* _WRITTEN TASKS_:
1. Can you set down the stretch of the Formula Junior history from "The majority, however, were" through "lay-outs were offered for sale.", copied word for word?
2. How would you take the Formula Junior history further, starting right after its last sentence?

* _DOCUMENT_:
_ _ _ _ _ _ _

The first properly supported Formula Junior race In Britain took place at Brands Hatch 25 years ago on Boxing Day, 1959, and 1985 marks the 25th anniversary of the first truly international season of the category. If anyone’s natural response to those facts is “So what?” the answer is simple. The 1960 Formula Junior mason saw the greatest flowering of driver talent of any formula at any time. Sixteen of the participants went on to become Grand Prix drivers, seven won Grands Prix and three became World Champion. Even the list of those who did not make Formula One is impressive since it includes Walt Hangsen, Rauno Aaltonen, Rob Slotemaker, Brian Hart, Erik Carlsson, Tim Parnell, Geoff Duke, John Whitmore, Arthur Matlock, Mike Costin, Alan Rees, Ken Miles, Michael May and Peter Warr.
Further, no formula has ever created so much excitement among car builders. By the end of 1960 over one hundred different types of car had been constructed for FJ. Some, like the Lotus 18 and the Cooper were simplified F1 cars. Some were specials such as Geoff Gartside’s Garford, a Ford-powered adaptation of a 500 cc Cooper. Some drivers found that an existing car happened to comply with the regulations, like Horace Richards who raced his elderly HAR-Riley. Others were able to adapt sports car designs, the Yimkin which performed creditably in club events was an adaptation of the firm’s 1172 cc formula car while Arthur Matlock built two U2s for FJ, at a total cost of less than £1,000 and one scored a memorable win in an international race at the Nürburgring. The French adapted their DB “Monopoles”, built for a one-make national 750 cc formula, and raced them.
The majority, however, were purpose-built for the formula and were offered for sale. The putative customer could choose from around 70 different marques in 1960. Sixteen different makes of engine were offered and as for the configuration of the cars, the rule was if you could think of a way of locating an engine in relation to the driver and the gearbox, then someone had done it. Cars were built rear-engined, with the engine in front of the front axle line, with front engine and rear drive and, even; with the engine mounted alongside the driver. Twelve distinct lay-outs were offered for sale.
Every one of those cars represented the dream of some designer or engineer. An entirely new formula represented a clean sheet of paper whereon all theories could be tested. By the end of 1960, most dreams were in tatters and the survivors had realised that the only way to go was the English way, pioneered by John Cooper and brought to fruition by Colin Chapman. The formula represented a new phase in the development of the British racing car industry but it also virtually killed the specialist Italian manufacturer and dealt a severe body-blow to the fledgling industries in France, Germany, Sweden and elsewhere. Formula Junior radically changed the underlying balance of power in motor racing though that change was not caused by the formula itself but rather by the way it was interpreted. The British constructors, late in the field, got it right neat least had the sense to respond quickly to rapidly changing circumstances while the Continental makers got it wrong and did not adapt with either sufficient speed or expertise. Everyone, after all, was competing to the same set of rules.

_ _ _ _ _ _ _

* _DATA ROWS_:
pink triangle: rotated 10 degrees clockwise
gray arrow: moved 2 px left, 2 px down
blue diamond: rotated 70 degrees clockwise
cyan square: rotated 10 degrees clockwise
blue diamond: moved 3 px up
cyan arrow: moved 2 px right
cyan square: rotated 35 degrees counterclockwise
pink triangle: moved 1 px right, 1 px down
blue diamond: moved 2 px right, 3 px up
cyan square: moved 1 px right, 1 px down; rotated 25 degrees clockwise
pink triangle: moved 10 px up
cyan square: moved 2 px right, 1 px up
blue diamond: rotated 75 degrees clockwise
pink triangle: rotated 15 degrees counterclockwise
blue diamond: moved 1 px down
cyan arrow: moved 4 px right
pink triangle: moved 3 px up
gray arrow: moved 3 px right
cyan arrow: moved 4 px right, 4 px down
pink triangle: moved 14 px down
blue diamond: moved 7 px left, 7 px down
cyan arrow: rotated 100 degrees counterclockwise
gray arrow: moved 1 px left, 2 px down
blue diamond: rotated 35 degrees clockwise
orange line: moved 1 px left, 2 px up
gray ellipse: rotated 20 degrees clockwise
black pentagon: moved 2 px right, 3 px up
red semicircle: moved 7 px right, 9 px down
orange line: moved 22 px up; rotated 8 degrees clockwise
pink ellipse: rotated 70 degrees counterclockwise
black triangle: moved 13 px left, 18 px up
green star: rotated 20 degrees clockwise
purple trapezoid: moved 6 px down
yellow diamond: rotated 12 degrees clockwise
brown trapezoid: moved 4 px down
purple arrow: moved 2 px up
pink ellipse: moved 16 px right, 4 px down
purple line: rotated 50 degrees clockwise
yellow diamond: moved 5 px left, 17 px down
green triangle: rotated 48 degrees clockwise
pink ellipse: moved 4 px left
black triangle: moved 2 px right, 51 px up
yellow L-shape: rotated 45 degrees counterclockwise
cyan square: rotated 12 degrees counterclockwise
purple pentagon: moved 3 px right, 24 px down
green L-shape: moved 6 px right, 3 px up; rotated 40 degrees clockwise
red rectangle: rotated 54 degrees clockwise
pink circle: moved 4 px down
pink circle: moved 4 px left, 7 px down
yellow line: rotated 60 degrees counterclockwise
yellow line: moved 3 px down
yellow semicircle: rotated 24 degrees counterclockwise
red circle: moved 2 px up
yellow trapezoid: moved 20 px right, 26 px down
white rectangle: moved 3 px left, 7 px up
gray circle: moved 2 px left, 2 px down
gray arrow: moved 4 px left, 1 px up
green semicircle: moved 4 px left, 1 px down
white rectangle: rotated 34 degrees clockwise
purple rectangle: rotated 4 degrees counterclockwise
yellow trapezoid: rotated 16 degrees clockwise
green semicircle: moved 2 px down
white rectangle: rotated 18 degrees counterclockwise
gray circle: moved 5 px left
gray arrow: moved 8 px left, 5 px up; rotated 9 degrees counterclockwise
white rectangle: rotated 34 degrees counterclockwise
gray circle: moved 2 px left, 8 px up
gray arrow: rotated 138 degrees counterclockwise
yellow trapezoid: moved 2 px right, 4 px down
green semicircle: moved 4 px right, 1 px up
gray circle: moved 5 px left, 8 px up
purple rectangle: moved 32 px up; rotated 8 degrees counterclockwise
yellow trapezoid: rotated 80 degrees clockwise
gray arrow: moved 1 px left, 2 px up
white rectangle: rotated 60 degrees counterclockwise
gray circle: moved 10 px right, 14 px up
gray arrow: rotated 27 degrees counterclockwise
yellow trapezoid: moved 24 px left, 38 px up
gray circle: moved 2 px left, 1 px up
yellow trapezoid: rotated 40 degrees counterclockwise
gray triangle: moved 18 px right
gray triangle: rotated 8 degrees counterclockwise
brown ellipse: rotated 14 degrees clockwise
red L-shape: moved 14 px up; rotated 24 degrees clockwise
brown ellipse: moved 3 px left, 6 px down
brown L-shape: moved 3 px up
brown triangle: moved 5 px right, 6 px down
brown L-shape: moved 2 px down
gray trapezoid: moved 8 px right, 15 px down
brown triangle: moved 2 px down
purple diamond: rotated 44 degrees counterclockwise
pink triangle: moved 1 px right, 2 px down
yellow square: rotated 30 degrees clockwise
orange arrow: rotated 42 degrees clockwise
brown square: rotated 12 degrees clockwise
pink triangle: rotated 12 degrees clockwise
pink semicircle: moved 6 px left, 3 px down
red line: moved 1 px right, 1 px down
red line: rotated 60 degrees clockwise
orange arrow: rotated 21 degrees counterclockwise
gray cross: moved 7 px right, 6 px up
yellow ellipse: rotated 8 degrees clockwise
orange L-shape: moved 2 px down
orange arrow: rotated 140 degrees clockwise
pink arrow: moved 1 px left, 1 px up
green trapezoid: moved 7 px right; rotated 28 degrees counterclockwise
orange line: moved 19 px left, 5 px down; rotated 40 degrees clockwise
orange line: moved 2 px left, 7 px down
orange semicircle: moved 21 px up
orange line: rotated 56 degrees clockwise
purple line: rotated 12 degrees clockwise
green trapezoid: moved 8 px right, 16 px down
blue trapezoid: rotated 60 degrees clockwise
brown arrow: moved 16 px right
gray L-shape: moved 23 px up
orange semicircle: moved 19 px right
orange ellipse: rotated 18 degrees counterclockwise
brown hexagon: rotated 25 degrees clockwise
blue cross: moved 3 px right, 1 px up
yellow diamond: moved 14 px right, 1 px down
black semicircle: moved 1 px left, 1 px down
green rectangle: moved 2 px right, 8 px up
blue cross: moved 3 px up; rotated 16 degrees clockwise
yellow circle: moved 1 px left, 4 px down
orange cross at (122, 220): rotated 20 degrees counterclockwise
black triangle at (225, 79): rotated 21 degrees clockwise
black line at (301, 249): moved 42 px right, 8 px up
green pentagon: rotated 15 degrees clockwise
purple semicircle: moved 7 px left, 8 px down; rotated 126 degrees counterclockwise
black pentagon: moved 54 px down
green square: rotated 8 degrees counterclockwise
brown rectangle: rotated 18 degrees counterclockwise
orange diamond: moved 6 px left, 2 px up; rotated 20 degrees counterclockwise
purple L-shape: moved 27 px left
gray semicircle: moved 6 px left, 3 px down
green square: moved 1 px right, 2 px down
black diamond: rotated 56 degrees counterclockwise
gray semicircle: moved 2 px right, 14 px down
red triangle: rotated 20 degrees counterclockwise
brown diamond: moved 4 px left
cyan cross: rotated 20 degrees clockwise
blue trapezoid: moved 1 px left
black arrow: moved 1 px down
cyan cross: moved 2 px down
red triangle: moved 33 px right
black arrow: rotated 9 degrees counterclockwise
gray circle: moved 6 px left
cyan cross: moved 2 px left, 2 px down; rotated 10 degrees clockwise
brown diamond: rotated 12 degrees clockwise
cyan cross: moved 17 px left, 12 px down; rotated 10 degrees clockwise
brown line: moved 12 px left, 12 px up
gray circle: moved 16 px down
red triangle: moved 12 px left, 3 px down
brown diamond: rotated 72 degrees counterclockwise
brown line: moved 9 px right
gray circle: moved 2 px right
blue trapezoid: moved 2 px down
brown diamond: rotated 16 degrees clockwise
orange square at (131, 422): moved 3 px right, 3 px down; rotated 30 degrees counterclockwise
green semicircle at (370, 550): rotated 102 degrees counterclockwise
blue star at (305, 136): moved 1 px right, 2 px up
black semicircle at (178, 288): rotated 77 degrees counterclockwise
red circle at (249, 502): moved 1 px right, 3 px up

_ _ _ _ _ _ _

* _TASK-BY-TASK OUTPUTS_:
1.
The majority, however, were purpose-built for the formula and were offered for sale. The putative customer could choose from around 70 different marques in 1960. Sixteen different makes of engine were offered and as for the configuration of the cars, the rule was if you could think of a way of locating an engine in relation to the driver and the gearbox, then someone had done it. Cars were built rear-engined, with the engine in front of the front axle line, with front engine and rear drive and, even; with the engine mounted alongside the driver. Twelve distinct lay-outs were offered for sale.

2.
Formula Junior was conceived by Count Giovanni “Johnny” Lurani in 1957 as a relatively inexpensive single-seater formula which would nurture a new generation of Italian drivers to replace the likes of Farina, Ascari, Viloresi, Taruffi, Castelotti and Mosso, who had either died or retired. It was a national Italian formula in 1958 and, the following year, had spread to many countries in Europe when an International calendar was drawn up. The British and Americans held back at first but both countries entered fully in 1960.
Like most brilliant ideas, Lurani’s was a simple one. It basically called for single-seater racing cars built with production components. Engines were to have no overhead camshafts and capacity could be changed only by altering the bore. The number of crankshaft bearings had to be the same as on the original engine. To encourage as wide a range of engines as possible, there was a capacity weight formula. 1,100 cc engines had to be fitted to cars with a minimum weight of 882 lbs, while 1,000cc cars had a minimum weight of 794 lbs. In America, there were initially two further classes, one of 1,300 cc (1,040 lbs) and one of 750cc (704 lbs) and the ohc Crosley engine was permitted. Limited-slip differentials were banned, so was changing the location of the camshafts.
Like engines, gearboxes had to come from an FIA-recognised Touring car but could be of different origin. The braking and carburation system had to be of the same principle as on the road car from which the engine was taken, which effectively meant drum brakes and carburettors, though alloy drums and twin-choke Webers were usually fitted. Aerodynamic aids and trick tyres were unknown and did not figure in the regulations.
Apart from specifying a minimum wheelbase (78¼ in), a minimum track (43 in), a minimum width (37½ in) and insisting that the cars ran on commercial fuel, those were almost the entire regulations. For the first time, however, there was a rule which insisted on a roll bar to protect the driver, though only the Americans carried this to a logical conclusion by insisting also on seat belts. The other rule, peculiar to America, was that “all cars must present a neat appearance”. That’s something which need not be said now but, at the time, the Americans were streets ahead of Europe in professional presentation of the sport.
To put these rules into context, we must remember that F1 was still for 2.5-litre cars (750 cc supercharged), F2, which had recently been introduced, was for 1.5-litre cars while F3 was for 500 cc cars which, at the time, virtually translated into the words “Cooper-Norton”. The “sameness” of F3 was causing its rapid demise and it was being overtaken by 1,100 cc sports car racing. Although not touted as a replacement for F3, Formula junior slotted neatly between it and F2. Most people were tired of F3 by that time, anyway, and most countries in Europe were hungry for an international lower formula which would reflect each nation’s approach to car building and yet would allow all to compete equally.
It is small wonder, then, that Formula Junior took off very quickly and soon replaced F3. In 1961, when F1 was limited to cars with engines of 1.5-litres and F2 disappeared because of the change in regulations and F3 disappeared through lack of interest, Formula junior fulfilled the functions of both F2 and F3. Eventually, however, it became clear that it needed to be checked and so in 1964 was replaced by a new F3, with tighter rules, which still retained the essential spirit of FJ.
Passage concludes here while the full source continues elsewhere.